The Origins of Z:
Jean-Raymond Abrial should lead the list of developers of the Z notation as he
started the beginnings of the notation.
Math Refresher:
N = {0,1,2,3,4,...}
Z = {...,-2,-1,0,1,2,...}
R = the set of all real numbers
Types and Sets:
(This was a point that was re-iterated by Gregory several times)
In the Z notation, types are sets, and sets are types.
Schema Calculus (not covered yet) is the most important type.
A type PERSON can be introduced by by the bracketing convention
[PERSON]
A variable of this type can be introduced as follows
jim : PERSON
jim is now a variable of type PERSON
Examples:
x : HOUSE | x is in New Orleans
x is of type HOUSE where x is in New Orleans
S == {x | x is not an element of x}
S is defined to be the set of all elements x such that x is not an element of x
S: seq X
S is a particular sequence of X
For example, if X = N, S can be {1,2}
Universal Quantification
'forall' is a universal quantifier
The step-by-step conversion of a statement from an informal language (English) to
a statement in formal language is shown below:
* at night, all cats are grey
* at night, for any c where c is an Animal, if c is a cat then c is grey
* it is night => forall c: ANIMAL . c is a cat => c is grey
(we need 'Animal' here because c needs to be type defined
But this can be expressed more concisely as
* it is night => forall c: CAT . c is grey
(Here, c is defined to be of TYPE CAT)
Power sets
P{} = {{}}
P{{}} = { {}, {{}} }
{} is the empty set
{{}} is the set that contains the empty set
{} != {{}}
Set Comprehension
This is a way of describing what the elements of the set are.
An expression of the form
{ variable : SET | predicate . term } translates to
Given that variable is of type SET, if predicate is true, return
term for all such values of variable over the range of SET.
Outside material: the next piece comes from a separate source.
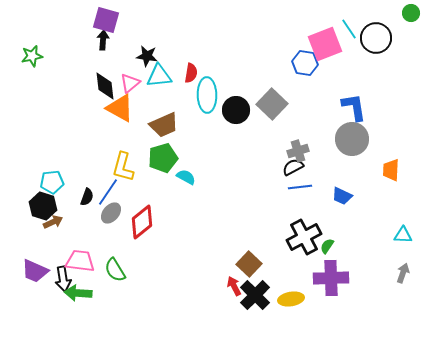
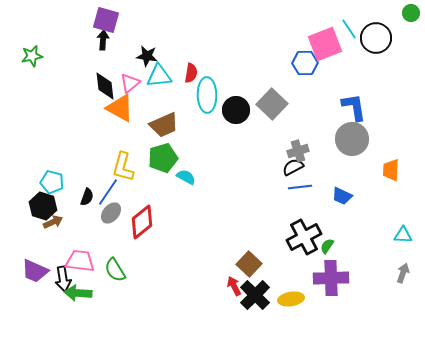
blue hexagon at (305, 63): rotated 10 degrees counterclockwise
cyan pentagon at (52, 182): rotated 20 degrees clockwise
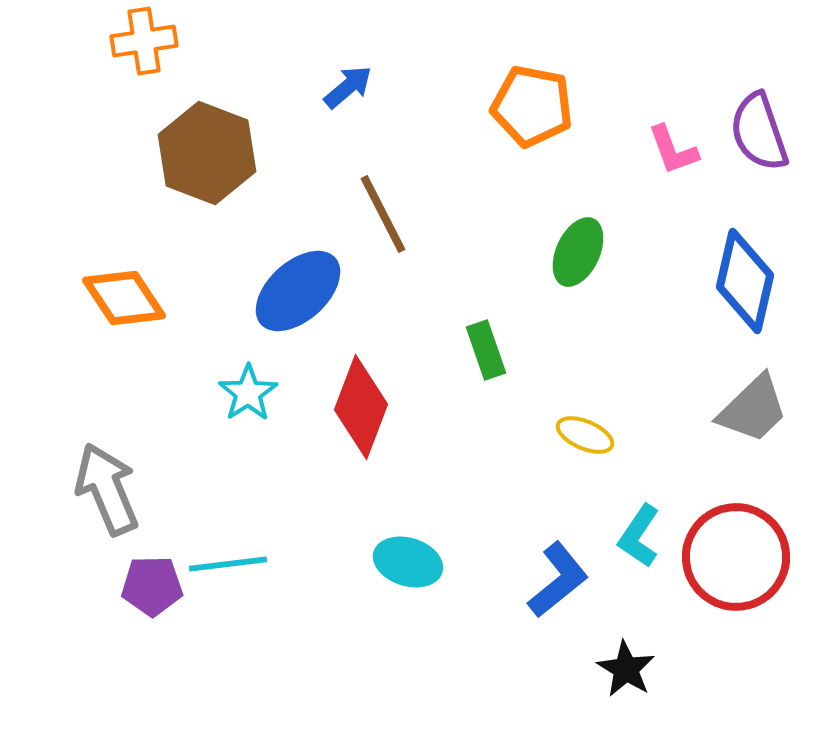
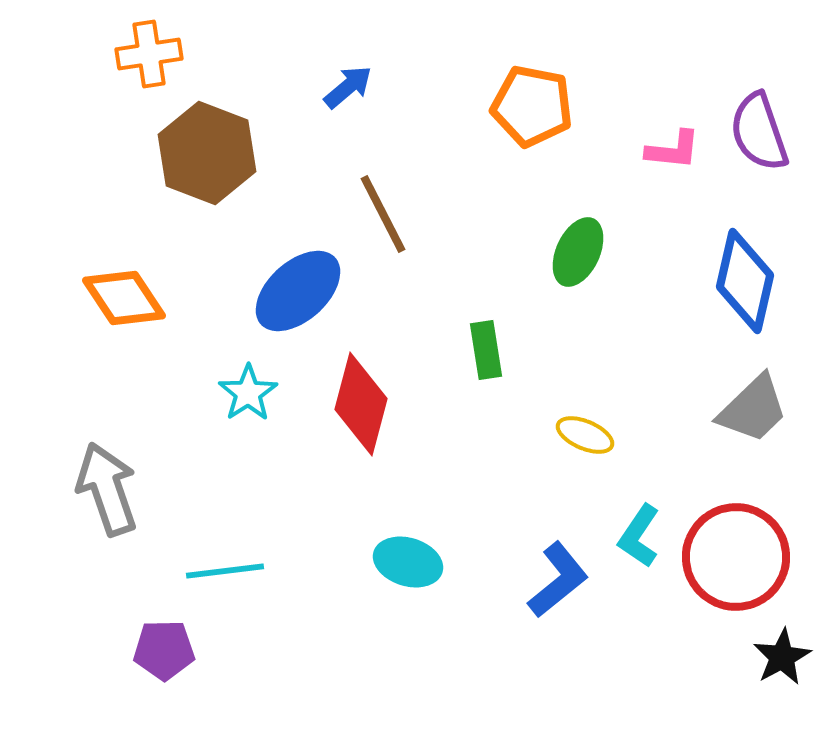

In an expression of the form {variable : SET . term },
there is no predicate to be satisfied
For example, ( n : N . n ) is equivalent to N
(Exercise done in class):
Write a set comprehension denoting the set of all prime numbers
{ x : Z+ | x != 1 AND x is prime }
Pairs and Comprehension
S * T = { a:S ; b:T }
T * S = { b:T ; a:S }
In this case, S*T == T*S because both sets have the same elements although in different order.
But in general, S*T != T*S
Therefore, a clearer way of producing the above set is:
S*T= { a:S; b:T . (a,b) } = { b:T; a:S . (a,b) } = T*S
Type Definitions
When introducing types,
[ N, Z, R ] is equivalent to
[ N ]
[ Z ]
[ R ]
Abbreviation definition
symbol == term
introduces a new global constant symbol with the same type and value as
expression term
For example, Coordinate == N * N
introduces Coordinate as a global constant which is of type
'Ordered pair of two natural numbers'.
Suppose we define evens as
evens == {n: N | 2 divides n },
we can simply introduce x as x:evens
We do not need to declare x:N before and then observe that x is an element
of evens
However, we cannot simply declare 'x is an element of evens' by itself as x
would not be type-defined yet.
Generic Definitions
Let's go through an example we did in class)
_______[X]_____________________________________________________________
_______________________________________________________________________
| _ subset-of _ : PX <-> PX
|_______________________
| Forall S,T : PX .
S subset-of T <=> forall x : X . x element-of S => x element-of T
|_______________________________________________________________________
This is a generic definition for the subset operation
Thus, we define the subset relationship on type X where we don't really care what X is.
The only constraints are that the two arguments are power sets of X.
The two blanks in the first line are replaced by the arguments S and T in that order.